Gen Walter Kross, USAF, Retired

General Kross’s 34 years of selfless service and sacrifice, tireless commitment and contributions, distinguished achievements, and unparalleled leadership to our Nation, our Air Force and Air Mobility are nothing short of remarkable! Without question, General Walt Kross has demonstrated exceptional and sustained performance in the advancement of Air Mobility…Supporting Mobility Airmen; Preserving Our Culture; a Strengthening Our Bonds! On a scale of one to ten, let’s be honest…General Walt Kross is off the charts! His peerless leadership and vison at ALL levels: Squadron, Wing, Numbered Air Force, Air Staff, MAJCOM, Joint Staff and Unified/Combat Command…has been truly outstanding. A brilliant mentor who excelled in pivotal, pivotal leadership roles, building teams, taking care of Airmen, forging mobility doctrine, and developing and implementing processes have made Air Mobility a highly respected and indispensable ingredient in America’s arsenal. This visionary molded the Air Mobility 21st Century enterprise, setting it up for success! He is truly worthy of the 2018 Airlift/Tanker Association Hall of Fame Award.

 

Leadership and Job Performance.

 

General Walt Kross is without question one of the Top 25 military leaders of his esteemed generation! He is a PhD in all things Mobility! His leadership opportunities stemmed from his impeccable career job performance at every level. A consummate team-player, General Kross understood early on the best way to get a job done was to leverage the collective talents and knowledge of the Team. He quickly established a reputation during his career as an expert problem solver and forward-thinking visionary. This gave him the good fortune to serve in the most demanding and highly visible leadership positions in the Department of Defense. Always mindful of the critical balance between the imperatives of mission and the responsibility to lead his people, General Kross possessed an uncanny ability to deliver results while always crediting the team! He would routinely be the first to tell you he didn’t deserve the credit for mission success. He simply provided thoughtful guidance, set the expectations, identified the resources, and cleared the way for his people to tackle the mission and succeed! If you asked anyone who ever had the opportunity to work for General Kross they would say he is the epitome of leadership. Of note, General Kross was the first USTRANSCOM Commander to have previously served in USTRANSCOM. He served as the J3/J4 (Ops/Logistics Director) overseeing the Defense Transportation System during DESERT SHIELD/DESERT STORM, which included the deployment of over 1,000,000 troops and the movement of over 900,000 tons of cargo by air. USTRANSCOM’s first major test was literally a “trial by fire”! USTRANSCOM, by its performance, established a trust and confidence that would endure into the 21st Century. For his leadership and actions, he was awarded the Defense Distinguished Service Medal and highest praise from JCS Chairman Colin Powell, CINCCENT General Schwarzkopf and CINCTRANS General H.T. Johnson.

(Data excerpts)

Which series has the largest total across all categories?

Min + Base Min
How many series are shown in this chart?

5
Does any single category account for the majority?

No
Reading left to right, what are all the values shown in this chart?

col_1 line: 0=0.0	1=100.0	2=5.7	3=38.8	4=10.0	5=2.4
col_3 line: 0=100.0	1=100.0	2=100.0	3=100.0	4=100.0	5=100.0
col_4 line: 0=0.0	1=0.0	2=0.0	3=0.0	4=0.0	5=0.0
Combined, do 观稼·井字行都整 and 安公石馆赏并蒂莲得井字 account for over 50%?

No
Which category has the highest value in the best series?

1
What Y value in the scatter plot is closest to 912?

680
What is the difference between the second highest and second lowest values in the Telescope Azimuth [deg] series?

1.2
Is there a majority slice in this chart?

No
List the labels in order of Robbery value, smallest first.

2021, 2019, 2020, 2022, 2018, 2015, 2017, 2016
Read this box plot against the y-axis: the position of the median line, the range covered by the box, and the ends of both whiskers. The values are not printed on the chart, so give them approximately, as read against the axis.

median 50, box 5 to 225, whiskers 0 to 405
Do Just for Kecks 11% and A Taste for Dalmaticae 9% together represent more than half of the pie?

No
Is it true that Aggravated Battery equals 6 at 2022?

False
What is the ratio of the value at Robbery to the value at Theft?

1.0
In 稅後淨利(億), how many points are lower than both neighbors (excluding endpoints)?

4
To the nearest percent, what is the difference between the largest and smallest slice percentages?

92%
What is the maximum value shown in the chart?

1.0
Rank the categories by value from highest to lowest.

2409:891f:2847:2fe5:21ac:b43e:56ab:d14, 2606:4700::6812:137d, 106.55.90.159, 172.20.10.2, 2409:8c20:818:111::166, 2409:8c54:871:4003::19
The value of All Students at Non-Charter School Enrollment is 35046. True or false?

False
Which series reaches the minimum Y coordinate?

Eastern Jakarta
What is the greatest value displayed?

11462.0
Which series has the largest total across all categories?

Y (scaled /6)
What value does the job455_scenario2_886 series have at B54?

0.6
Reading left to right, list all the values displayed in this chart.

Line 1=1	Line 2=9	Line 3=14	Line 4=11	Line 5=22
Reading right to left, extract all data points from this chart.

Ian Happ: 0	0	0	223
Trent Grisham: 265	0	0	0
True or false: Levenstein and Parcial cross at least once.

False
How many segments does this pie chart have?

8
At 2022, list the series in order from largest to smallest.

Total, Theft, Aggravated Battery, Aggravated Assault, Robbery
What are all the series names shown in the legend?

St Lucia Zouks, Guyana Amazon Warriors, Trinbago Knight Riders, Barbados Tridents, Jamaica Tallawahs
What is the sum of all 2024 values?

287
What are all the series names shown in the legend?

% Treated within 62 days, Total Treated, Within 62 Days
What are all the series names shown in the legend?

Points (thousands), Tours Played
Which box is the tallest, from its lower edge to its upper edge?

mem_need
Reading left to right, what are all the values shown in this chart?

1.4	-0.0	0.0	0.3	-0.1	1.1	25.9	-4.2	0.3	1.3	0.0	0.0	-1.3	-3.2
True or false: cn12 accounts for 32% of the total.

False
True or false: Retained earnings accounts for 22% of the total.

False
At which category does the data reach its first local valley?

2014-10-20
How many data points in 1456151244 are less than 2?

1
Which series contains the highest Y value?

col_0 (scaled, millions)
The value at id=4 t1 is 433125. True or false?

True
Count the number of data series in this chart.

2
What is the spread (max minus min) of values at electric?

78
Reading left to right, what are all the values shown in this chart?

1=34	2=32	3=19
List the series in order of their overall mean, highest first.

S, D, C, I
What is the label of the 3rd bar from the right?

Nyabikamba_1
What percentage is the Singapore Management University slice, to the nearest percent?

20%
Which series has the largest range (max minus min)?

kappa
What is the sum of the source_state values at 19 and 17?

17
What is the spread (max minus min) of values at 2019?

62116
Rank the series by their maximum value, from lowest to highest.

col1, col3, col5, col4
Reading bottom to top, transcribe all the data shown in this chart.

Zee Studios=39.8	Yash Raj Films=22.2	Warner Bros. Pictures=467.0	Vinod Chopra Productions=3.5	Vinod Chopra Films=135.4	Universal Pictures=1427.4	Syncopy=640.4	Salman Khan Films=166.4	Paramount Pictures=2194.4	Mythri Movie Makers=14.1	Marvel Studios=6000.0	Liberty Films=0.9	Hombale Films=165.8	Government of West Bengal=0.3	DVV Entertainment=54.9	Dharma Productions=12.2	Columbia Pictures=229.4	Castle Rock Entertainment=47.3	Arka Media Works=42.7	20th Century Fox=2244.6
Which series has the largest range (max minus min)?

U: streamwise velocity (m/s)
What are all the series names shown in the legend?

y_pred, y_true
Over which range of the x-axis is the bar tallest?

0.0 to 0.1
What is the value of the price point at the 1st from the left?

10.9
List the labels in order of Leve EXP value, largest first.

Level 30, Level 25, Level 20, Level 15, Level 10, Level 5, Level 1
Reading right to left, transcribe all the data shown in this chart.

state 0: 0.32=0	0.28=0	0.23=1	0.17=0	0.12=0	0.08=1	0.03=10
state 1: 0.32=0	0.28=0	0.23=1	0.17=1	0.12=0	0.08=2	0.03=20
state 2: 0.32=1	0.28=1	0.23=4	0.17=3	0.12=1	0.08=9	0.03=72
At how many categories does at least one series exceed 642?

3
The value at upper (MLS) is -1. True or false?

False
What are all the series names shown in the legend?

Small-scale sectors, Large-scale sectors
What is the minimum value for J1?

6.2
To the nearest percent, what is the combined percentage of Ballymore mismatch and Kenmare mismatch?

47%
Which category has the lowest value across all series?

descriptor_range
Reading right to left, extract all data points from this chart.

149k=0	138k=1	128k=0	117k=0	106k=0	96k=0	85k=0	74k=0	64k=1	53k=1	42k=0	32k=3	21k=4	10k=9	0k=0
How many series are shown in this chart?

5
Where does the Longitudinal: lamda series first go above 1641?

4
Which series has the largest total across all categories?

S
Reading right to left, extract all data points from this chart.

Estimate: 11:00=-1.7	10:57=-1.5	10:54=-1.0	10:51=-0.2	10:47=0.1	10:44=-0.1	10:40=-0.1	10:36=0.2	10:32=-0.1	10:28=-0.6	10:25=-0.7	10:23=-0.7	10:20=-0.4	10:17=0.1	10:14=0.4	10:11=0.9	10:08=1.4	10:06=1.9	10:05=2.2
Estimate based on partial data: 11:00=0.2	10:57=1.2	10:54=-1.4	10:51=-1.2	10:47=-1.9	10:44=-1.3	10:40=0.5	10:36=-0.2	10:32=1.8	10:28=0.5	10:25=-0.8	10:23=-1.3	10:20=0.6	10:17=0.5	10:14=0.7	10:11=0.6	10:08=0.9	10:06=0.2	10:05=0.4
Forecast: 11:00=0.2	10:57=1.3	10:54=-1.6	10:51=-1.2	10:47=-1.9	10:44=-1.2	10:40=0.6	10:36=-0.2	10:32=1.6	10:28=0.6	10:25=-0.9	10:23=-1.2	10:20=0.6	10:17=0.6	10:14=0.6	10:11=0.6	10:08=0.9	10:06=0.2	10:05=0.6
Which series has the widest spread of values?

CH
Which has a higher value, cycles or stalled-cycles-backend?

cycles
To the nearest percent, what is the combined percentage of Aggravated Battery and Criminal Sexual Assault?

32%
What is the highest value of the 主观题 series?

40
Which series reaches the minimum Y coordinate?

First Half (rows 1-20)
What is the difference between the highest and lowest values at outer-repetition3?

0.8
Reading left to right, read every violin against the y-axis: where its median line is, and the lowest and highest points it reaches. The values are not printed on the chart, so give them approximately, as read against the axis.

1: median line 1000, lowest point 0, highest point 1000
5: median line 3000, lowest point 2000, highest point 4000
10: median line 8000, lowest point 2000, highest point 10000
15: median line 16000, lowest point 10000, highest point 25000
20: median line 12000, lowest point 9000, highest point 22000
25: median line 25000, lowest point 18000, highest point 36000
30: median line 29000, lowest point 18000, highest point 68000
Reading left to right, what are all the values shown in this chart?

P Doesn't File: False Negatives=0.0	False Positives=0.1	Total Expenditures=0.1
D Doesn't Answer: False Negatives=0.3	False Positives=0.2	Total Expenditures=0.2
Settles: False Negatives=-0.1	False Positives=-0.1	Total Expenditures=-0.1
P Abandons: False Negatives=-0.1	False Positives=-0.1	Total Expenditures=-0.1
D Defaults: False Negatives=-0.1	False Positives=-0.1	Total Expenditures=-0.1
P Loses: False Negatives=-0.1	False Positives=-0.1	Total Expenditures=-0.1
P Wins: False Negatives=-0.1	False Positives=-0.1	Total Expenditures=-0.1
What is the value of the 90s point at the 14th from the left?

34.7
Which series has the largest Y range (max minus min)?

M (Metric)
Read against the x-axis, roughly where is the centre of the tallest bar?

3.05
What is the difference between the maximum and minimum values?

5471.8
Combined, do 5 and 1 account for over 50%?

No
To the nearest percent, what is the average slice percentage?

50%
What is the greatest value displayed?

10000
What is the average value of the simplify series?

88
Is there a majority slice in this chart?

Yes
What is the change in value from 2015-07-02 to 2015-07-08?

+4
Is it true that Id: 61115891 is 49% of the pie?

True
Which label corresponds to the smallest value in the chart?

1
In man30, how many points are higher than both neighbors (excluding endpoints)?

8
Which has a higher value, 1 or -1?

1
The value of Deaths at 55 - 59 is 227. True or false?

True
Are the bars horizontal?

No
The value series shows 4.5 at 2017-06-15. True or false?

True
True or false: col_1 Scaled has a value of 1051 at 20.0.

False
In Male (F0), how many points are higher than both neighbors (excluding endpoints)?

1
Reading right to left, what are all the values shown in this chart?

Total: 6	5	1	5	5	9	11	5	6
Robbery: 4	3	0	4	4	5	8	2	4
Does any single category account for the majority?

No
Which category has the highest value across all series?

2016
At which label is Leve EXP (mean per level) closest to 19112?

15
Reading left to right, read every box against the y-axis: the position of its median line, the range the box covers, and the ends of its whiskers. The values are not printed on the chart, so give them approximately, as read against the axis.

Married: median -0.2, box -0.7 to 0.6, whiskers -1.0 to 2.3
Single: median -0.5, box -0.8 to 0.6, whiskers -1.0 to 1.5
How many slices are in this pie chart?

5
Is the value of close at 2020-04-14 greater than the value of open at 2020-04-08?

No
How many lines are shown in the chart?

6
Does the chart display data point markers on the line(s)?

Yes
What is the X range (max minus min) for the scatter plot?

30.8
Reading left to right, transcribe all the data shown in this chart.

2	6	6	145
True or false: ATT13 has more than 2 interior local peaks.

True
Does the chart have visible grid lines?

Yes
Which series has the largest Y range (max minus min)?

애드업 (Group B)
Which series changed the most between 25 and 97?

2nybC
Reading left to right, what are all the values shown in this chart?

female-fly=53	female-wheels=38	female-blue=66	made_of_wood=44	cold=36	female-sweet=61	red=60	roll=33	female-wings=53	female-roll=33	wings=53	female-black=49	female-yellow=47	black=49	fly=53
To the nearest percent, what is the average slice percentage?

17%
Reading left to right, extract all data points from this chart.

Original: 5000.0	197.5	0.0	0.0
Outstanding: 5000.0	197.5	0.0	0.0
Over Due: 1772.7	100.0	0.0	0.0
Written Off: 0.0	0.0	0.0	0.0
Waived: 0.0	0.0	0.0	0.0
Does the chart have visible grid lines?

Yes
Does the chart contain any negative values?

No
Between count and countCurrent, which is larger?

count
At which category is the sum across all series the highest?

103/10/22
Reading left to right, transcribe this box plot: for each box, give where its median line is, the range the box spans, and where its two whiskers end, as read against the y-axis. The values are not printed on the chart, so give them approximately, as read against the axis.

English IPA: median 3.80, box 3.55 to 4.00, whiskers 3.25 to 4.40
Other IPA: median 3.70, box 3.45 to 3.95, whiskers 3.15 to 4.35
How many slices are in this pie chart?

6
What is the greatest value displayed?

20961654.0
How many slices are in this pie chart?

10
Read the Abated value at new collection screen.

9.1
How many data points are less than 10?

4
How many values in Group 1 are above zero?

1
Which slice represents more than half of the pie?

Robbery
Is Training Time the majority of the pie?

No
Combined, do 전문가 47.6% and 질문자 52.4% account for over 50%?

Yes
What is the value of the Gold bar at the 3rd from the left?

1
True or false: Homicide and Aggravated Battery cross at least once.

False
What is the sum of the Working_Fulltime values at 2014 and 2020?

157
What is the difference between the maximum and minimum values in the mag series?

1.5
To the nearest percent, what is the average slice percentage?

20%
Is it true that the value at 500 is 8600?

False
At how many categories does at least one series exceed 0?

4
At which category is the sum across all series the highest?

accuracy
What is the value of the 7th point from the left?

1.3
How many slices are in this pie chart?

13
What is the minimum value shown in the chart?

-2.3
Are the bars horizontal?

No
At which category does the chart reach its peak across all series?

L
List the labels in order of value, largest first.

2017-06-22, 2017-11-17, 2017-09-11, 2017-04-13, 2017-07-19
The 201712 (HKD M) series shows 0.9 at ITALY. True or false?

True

[ASSIGNMENT]:
According to the tribute to General Walt Kross, which medal was he awarded for his leadership during DESERT SHIELD/DESERT STORM?

[RESPONSE]:
The Defense Distinguished Service Medal.